For months we've been hearing rumors about Google Music, the company's on-demand or subscription or cloud-based music service. One industry insider recently called it the "worst kept secret" in the business—yet very few details have leaked about the service.
Today, however, Google quietly launched a new Google Labs feature in India called Indic Music, a search-and-play service that might gives us some clues into how Google Music could look.
Indic Music enables users to search through an expansive library of Hindi artists on Google, view entire albums, and play songs for free in ad-supported pop-up music player. It doesn't have auto-play like Pandora or Rhapsody—music can only be played on a per-track basis.
The project is part of a partnership between Google and Indian music sites Saavn and In.com, as well as India's largest record label, Saregama. The three companies provide the service with hundreds of thousands of tracks. Google acts as a centralized database for the music.

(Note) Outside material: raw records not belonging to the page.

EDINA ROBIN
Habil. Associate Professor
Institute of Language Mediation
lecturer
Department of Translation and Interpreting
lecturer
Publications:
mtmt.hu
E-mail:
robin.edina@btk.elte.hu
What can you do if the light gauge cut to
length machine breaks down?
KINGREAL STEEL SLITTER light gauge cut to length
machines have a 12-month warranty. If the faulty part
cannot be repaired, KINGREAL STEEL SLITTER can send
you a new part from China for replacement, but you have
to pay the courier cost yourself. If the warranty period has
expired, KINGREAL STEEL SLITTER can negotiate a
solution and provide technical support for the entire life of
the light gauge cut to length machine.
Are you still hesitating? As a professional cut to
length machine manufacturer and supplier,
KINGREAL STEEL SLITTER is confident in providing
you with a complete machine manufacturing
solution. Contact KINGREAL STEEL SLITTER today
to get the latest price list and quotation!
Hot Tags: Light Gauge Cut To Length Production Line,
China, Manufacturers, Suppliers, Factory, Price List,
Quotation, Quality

Indic Music is a far cry from the promising rumors of Google's "locker," a cloud-based service that would give subscribers access to unlimited streaming tracks for a monthly fee. Instead, the Labs project is more akin to YouTube: Users can find and listen to pretty much any song online, but it's more a one-off service than a replacement to, say, iTunes.
But there is good news here: Google has finally found some success working with third-party streaming sites and record labels—albeit in India. A similar marriage has failed to develop in the U.S. Last fall, Google attempted to build a similar service on top of MySpace and LaLa that did not pan out—but let's hope this new feature serves as some indication that such a wedding is possible.